> Problem details:
Can you quote the Narratively article between "Narratively, the journalistic" and "at no cost.", inclusive?

> Text block:
Tufts grad’s Narratively embraces ‘slow journalism’

Published: Thursday, February 7, 2013

Updated: Thursday, February 7, 2013 14:02


 

More than three months after Hurricane Sandy ravaged the Eastern coastline, causing billions of dollars of damage and displacing thousands from their homes, the storm is decidedly not the top story in today’s 24-hour mainstream media news cycle.

But for Narratively, a new digital platform devoted to producing one in-depth story a day about New York City, assessing the storms over the successive three months aligns with the publication’s editorial mission: find the untold story and illuminate the unique characters of a city when no one else is watching.

Narratively, the journalistic brainchild of Noah Rosenberg (LA ‘05) that launched in September 2012, did not cover the storm at all when it wreaked havoc back in October and was the top story in newspapers and magazines around the globe (including the one you’re holding). But Rosenberg’s site is devoting each of its five pieces this week to taking a 360-degree look at how individual New Yorkers are coping with the storm’s aftermath.

On a recent Monday, for example, a reporter rode along with a group of unsung heroes in the Rockaways that spent the weeks after the hurricane pumping water out of their neighbors’ basements at no cost.

> Saved data entries:
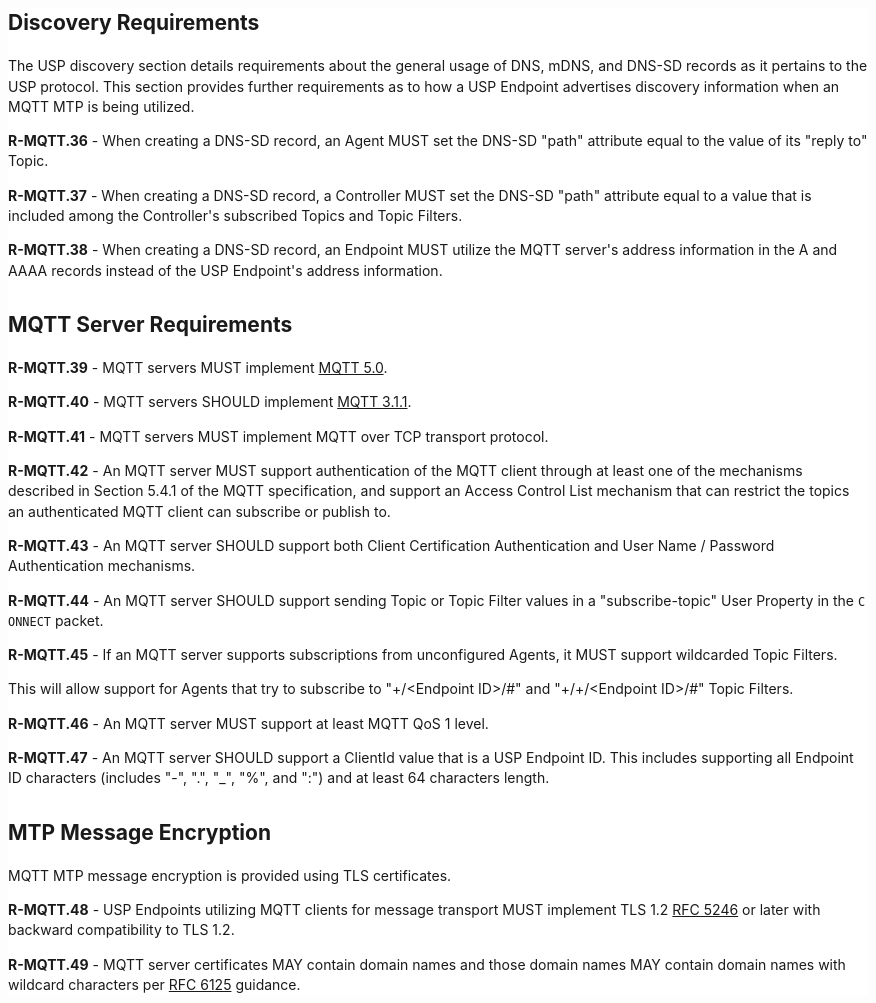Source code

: ## Discovery Requirements

The USP discovery section details requirements about the general usage of DNS, mDNS, and DNS-SD records as it pertains to the USP protocol. This section provides further requirements as to how a USP Endpoint advertises discovery information when an MQTT MTP is being utilized.

**R-MQTT.36** - When creating a DNS-SD record, an Agent MUST set the DNS-SD "path" attribute equal to the value of its "reply to" Topic.

**R-MQTT.37** - When creating a DNS-SD record, a Controller MUST set the DNS-SD "path" attribute equal to a value that is included among the Controller's subscribed Topics and Topic Filters.

**R-MQTT.38** - When creating a DNS-SD record, an Endpoint MUST utilize the MQTT server's address information in the A and AAAA records instead of the USP Endpoint's address information.

<a id='mqtt_server_requirements' />

## MQTT Server Requirements

**R-MQTT.39** -  MQTT servers MUST implement [MQTT 5.0](https://docs.oasis-open.org/mqtt/mqtt/v5.0/mqtt-v5.0.html).

**R-MQTT.40** - MQTT servers SHOULD implement [MQTT 3.1.1](https://docs.oasis-open.org/mqtt/mqtt/v3.1.1/mqtt-v3.1.1.html).

**R-MQTT.41** - MQTT servers MUST implement MQTT over TCP transport protocol.

**R-MQTT.42** - An MQTT server MUST support authentication of the MQTT client through at least one of the mechanisms described in Section 5.4.1 of the MQTT specification, and support an Access Control List mechanism that can restrict the topics an authenticated MQTT client can subscribe or publish to.

**R-MQTT.43** - An MQTT server SHOULD support both Client Certification Authentication and User Name / Password Authentication mechanisms.

**R-MQTT.44** - An MQTT server SHOULD support sending Topic or Topic Filter values in a "subscribe-topic" User Property in the `CONNECT` packet.

**R-MQTT.45** - If an MQTT server supports subscriptions from unconfigured Agents, it MUST support wildcarded Topic Filters.

This will allow support for Agents that try to subscribe to "+/\<Endpoint ID\>/#" and "+/+/\<Endpoint ID\>/#" Topic Filters.

**R-MQTT.46** - An MQTT server MUST support at least MQTT QoS 1 level.

**R-MQTT.47** - An MQTT server SHOULD support a ClientId value that is a USP Endpoint ID. This includes supporting all Endpoint ID characters (includes "\-", ".", "\_", "%", and ":") and at least 64 characters length.

<a id='mtp_message_encryption' />

## MTP Message Encryption

MQTT MTP message encryption is provided using TLS certificates.

**R-MQTT.48** - USP Endpoints utilizing MQTT clients for message transport MUST implement TLS 1.2 [RFC 5246][22] or later with backward compatibility to TLS 1.2.

**R-MQTT.49** - MQTT server certificates MAY contain domain names and those domain names MAY contain domain names with wildcard characters per [RFC 6125](https://tools.ietf.org/html/rfc6125) guidance.


[1]:	https://usp-data-models.broadband-forum.org/ "Device Data Model"
[2]: https://www.broadband-forum.org/technical/download/TR-069.pdf	"TR-069 Amendment 6	CPE WAN Management Protocol"
[3]:	https://www.broadband-forum.org/technical/download/TR-106_Amendment-8.pdf "TR-106 Amendment 8	Data Model Template for CWMP Endpoints and USP Agents"
[4]:	https://tools.ietf.org/html/rfc7228 "RFC 7228	Terminology for Constrained-Node Networks"
[5]:	https://tools.ietf.org/html/rfc2136	"RFC 2136 Dynamic Updates in the Domain Name System"
[6]:	https://tools.ietf.org/html/rfc3007	"RFC 3007 Secure Domain Name System Dynamic Update"
[7]:	https://tools.ietf.org/html/rfc6763	"RFC 6763 DNS-Based Service Discovery"
[8]:	https://tools.ietf.org/html/rfc6762	"RFC 6762 Multicast DNS"
[9]:	https://tools.ietf.org/html/rfc7252	"RFC 7252 The Constrained Application Protocol (CoAP)"
[10]:	https://tools.ietf.org/html/rfc7390	"RFC 7390 Group Communication for the Constrained Application Protocol (CoAP)"
[11]:	https://tools.ietf.org/html/rfc4033	"RFC 4033 DNS Security Introduction and Requirements"
[12]:	https://developers.google.com/protocol-buffers/docs/proto3 "Protocol Buffers v3	Protocol Buffers Mechanism for Serializing Structured Data Version 3"
[13]: https://regauth.standards.ieee.org/standards-ra-web/pub/view.html#registries "IEEE Registration Authority"
[14]: https://tools.ietf.org/html/rfc4122 "RFC 4122 A Universally Unique IDentifier (UUID) URN Namespace"
[15]: https://tools.ietf.org/html/rfc5280 "RFC 5290 Internet X.509 Public Key Infrastructure Certificate and Certificate Revocation List (CRL) Profile"
[16]: https://tools.ietf.org/html/rfc6818 "RFC 6818 Updates to the Internet X.509 Public Key Infrastructure Certificate and Certificate Revocation List (CRL) Profile"
[17]: https://tools.ietf.org/html/rfc2234 "RFC 2234 Augmented BNF for Syntax Specifications: ABNF"
[18]: https://tools.ietf.org/html/rfc3986 "RFC 3986 Uniform Resource Identifier (URI): Generic Syntax"
[19]: https://tools.ietf.org/html/rfc2141 "RFC 2141 URN Syntax"
[20]: https://tools.ietf.org/html/rfc6455 "RFC 6455 The WebSocket Protocol"
[21]: https://stomp.github.io/stomp-specification-1.2.html "Simple Text Oriented Message Protocol"
[22]: https://tools.ietf.org/html/rfc5246 "The Transport Layer Security (TLS) Protocol Version 1.2"
[23]: https://tools.ietf.org/html/rfc6347 "Datagram Transport Layer Security Version 1.2"
[Conventions]: https://tools.ietf.org/html/rfc2119 "Key words for use in RFCs to Indicate Requirement Levels"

> Response below:
Narratively, the journalistic brainchild of Noah Rosenberg (LA ‘05) that launched in September 2012, did not cover the storm at all when it wreaked havoc back in October and was the top story in newspapers and magazines around the globe (including the one you’re holding). But Rosenberg’s site is devoting each of its five pieces this week to taking a 360-degree look at how individual New Yorkers are coping with the storm’s aftermath.

On a recent Monday, for example, a reporter rode along with a group of unsung heroes in the Rockaways that spent the weeks after the hurricane pumping water out of their neighbors’ basements at no cost.